La banque américaine Wells Fargo, qui a ouvert deux millions de comptes factices au nom de ses clients, fait l'objet d'une enquête pénale en Californie pour vol d'identité, selon des documents transmis à l'AFP, confirmant une information du Los Angeles Times.

Mis à jour le 19 oct. 2016
AGENCE FRANCE-PRESSE

La procureure de l'État, Kamala Harris, en campagne pour un poste de sénatrice, a demandé à la troisième banque américaine en termes d'actifs de lui faire parvenir une foultitude de documents sur les clients dont les comptes ont été ouverts sans leur autorisation, selon un mandat de perquisition daté du 5 octobre.

Les informations requises doivent comprendre les noms des clients, les frais qui ont été prélevés sur les comptes, les noms des conseillers de clientèle ayant ouvert les comptes litigieux, ceux de leurs responsables hiérarchiques ainsi que toutes les communications internes (courriels) liées à ces comptes, selon le document transmis à l'AFP par les services du procureur.

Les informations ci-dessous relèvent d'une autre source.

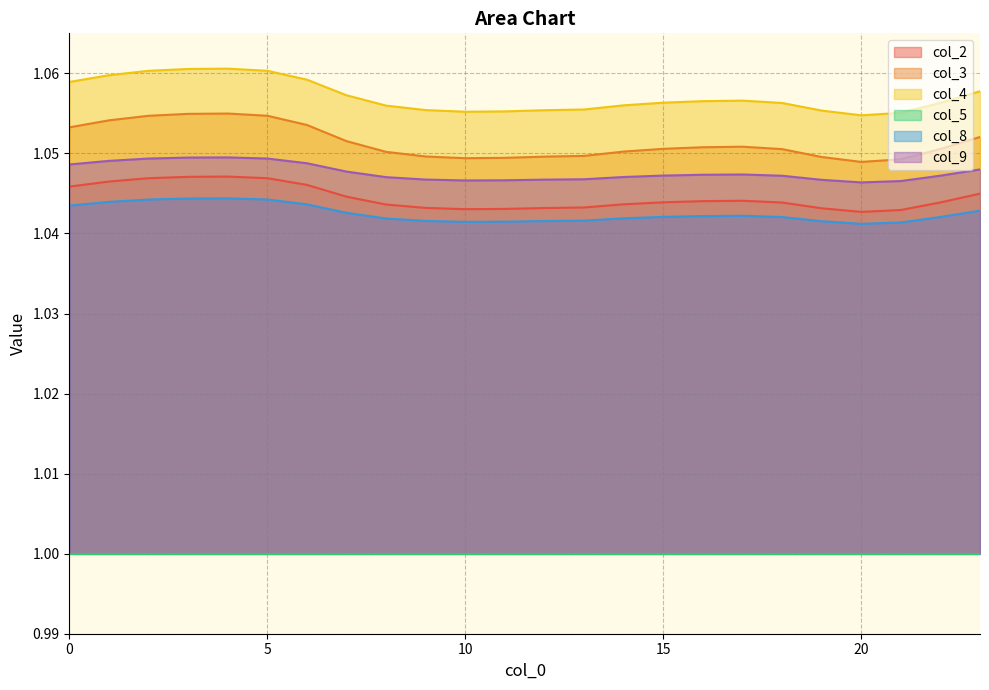

Which category has the lowest value across all series?

20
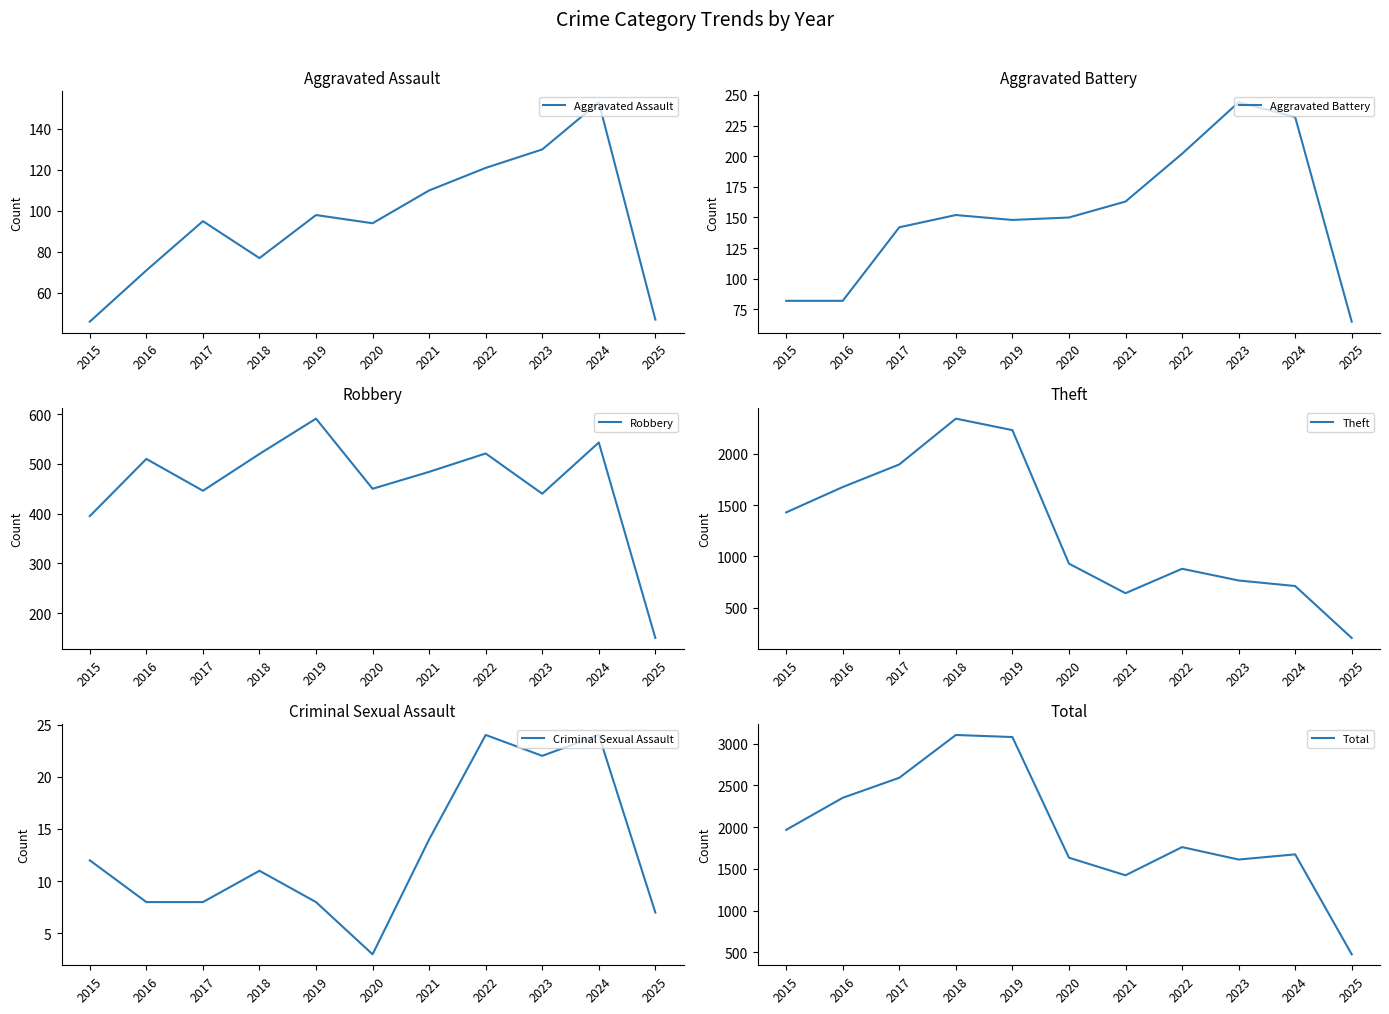

How many interior local peaks does the Aggravated Battery series have?

2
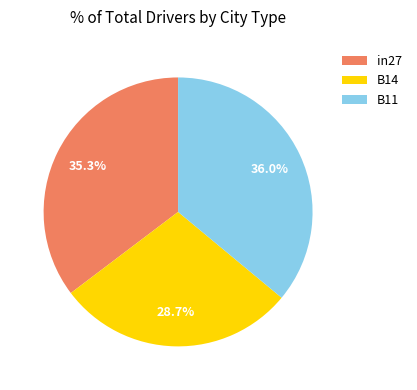

Between in27 and B11, which is larger?

B11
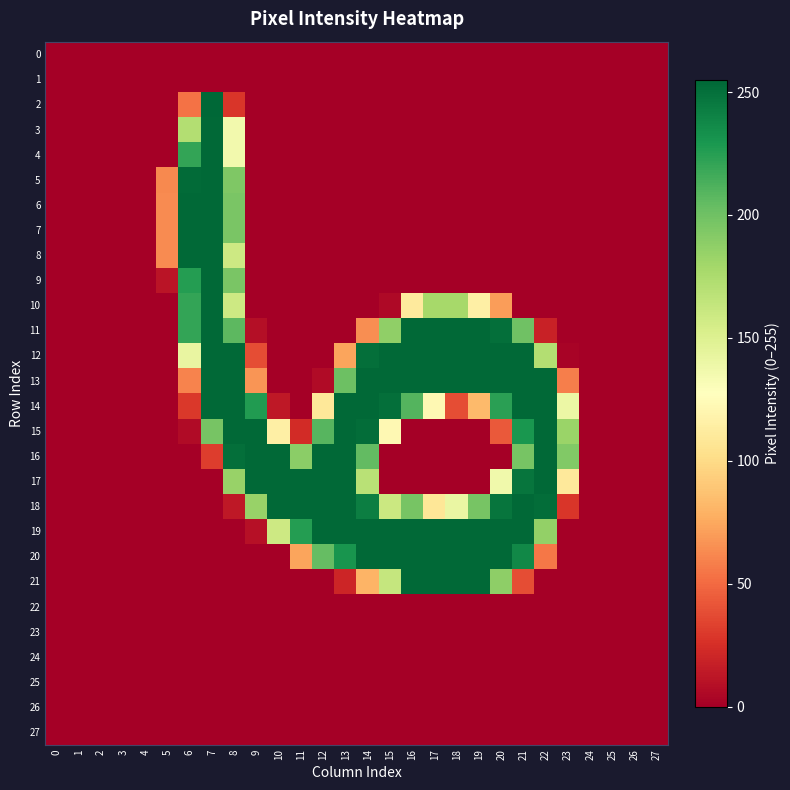

What is the difference between the highest and lowest values at 15?

254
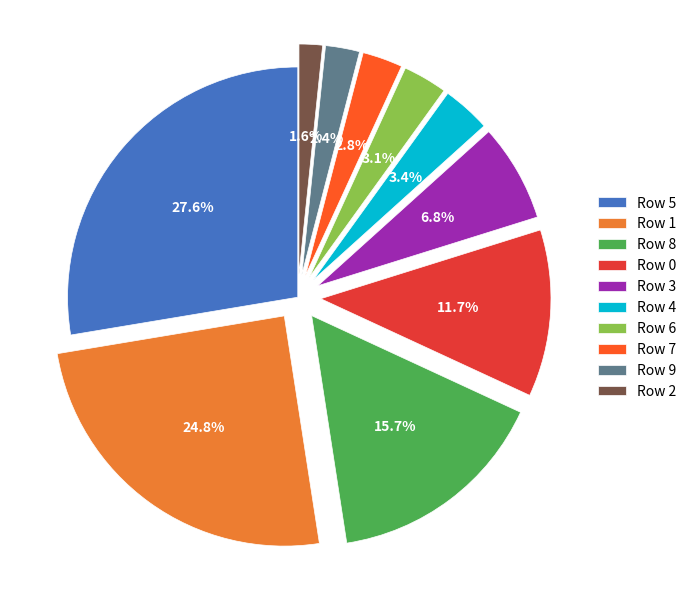

What is the smallest slice in the pie chart?

Row 2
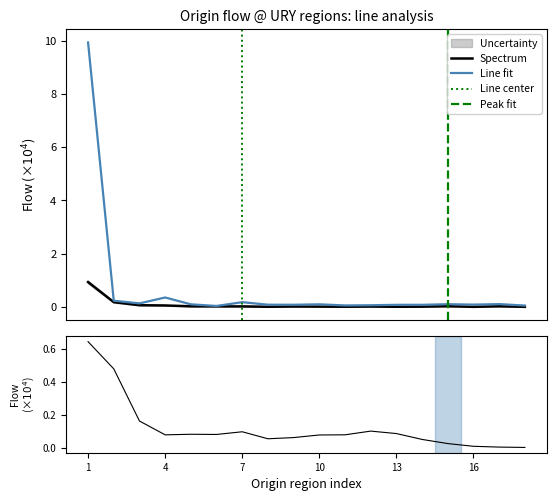

True or false: Line fit has a value of 0.1 at 13.

False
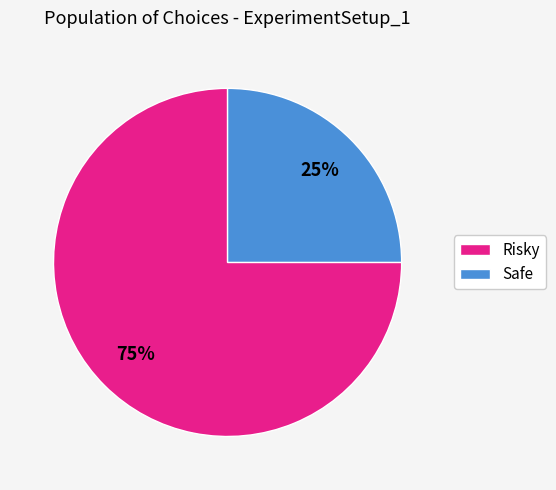

The Risky slice represents 75% of the pie. True or false?

True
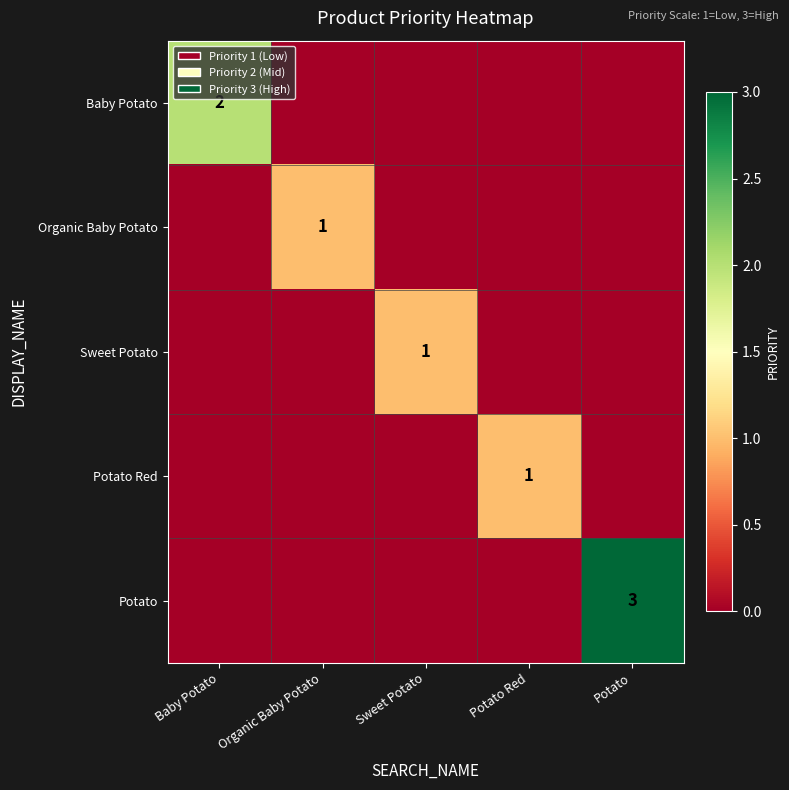

Which series has the largest total across all categories?

Potato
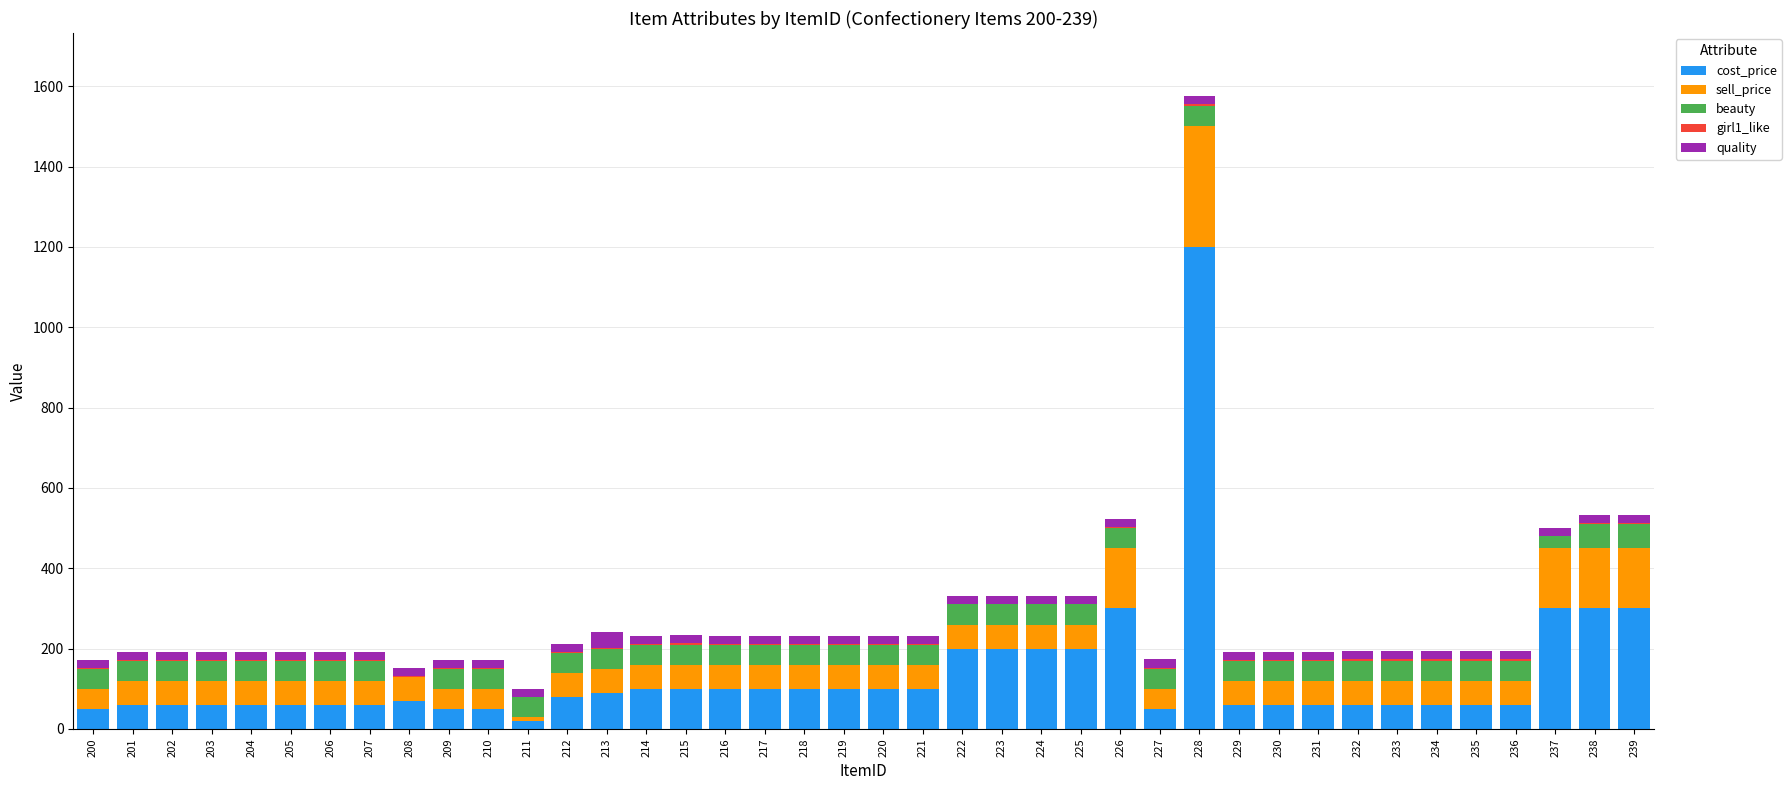

Count the number of categories in the chart.

40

Mme Harris veut déterminer si Wells Fargo a violé les lois de l'État, notamment celles portant sur l'utilisation indue de données d'autrui. Il n'est pas certain que l'enquête aboutisse à des inculpations ou des poursuites.

A l'appui du mandat de perquisition, le ministère public produit le témoignage d'un enquêteur, qui explique avoir recueilli les témoignages de plusieurs clients de Wells Fargo.

Tous expliquent avoir découvert de manière fortuite qu'ils étaient titulaires de comptes ou de produits financiers dont ils ignoraient l'existence et dont il n'avait jamais requis ou accepté la souscription.

Pour l'enquêteur, James Hirt, il existe un faisceau d'éléments laissant penser que des employés de Wells Fargo ont utilisé illégalement le système informatique de la banque pour obtenir des informations personnelles sur des clients.

Toujours selon lui, ils se sont ensuite rendus coupables d'usurpation d'identité pour ouvrir des comptes, souscrire des cartes de crédit ou d'autres produits financiers.

Pour lui, ces éléments sont de nature à entraîner des poursuites.

Confirmant avoir bien reçu une demande d'informations, Wells Fargo a indiqué à l'AFP que c'était une simple requête. «Nous y coopérons en fournissant les informations», a déclaré un porte-parole.

Wells Fargo, dont le premier actionnaire est le milliardaire Warren Buffett, est sous les feux des projecteurs depuis septembre pour avoir ouvert entre 2011 et 2016 deux millions de comptes fictifs qui avaient permis à ses employés de toucher des primes liées à la vente de produits aux clients.

Après la découverte de ces malversations, 5300 employés avaient été licenciés et Wells Fargo a écopé d'une amende de 185 millions de dollars US.

L'affaire a conduit à la démission du PDG John Stumpf, remplacé par son bras droit Tim Sloan, qui a promis la transparence et le renforcement des procédures de contrôle et d'alerte. Une enquête interne est également en cours.

La banque, basée à San Francisco, fait l'objet d'enquêtes des ministères de la Justice et du Travail et il n'est pas exclu qu'elle soit confrontée à des plaintes d'actionnaires et de clients.

Sur le plan financier, des États américains, dont la Californie et l'Illinois, ont temporairement arrêté de faire des affaires avec elle.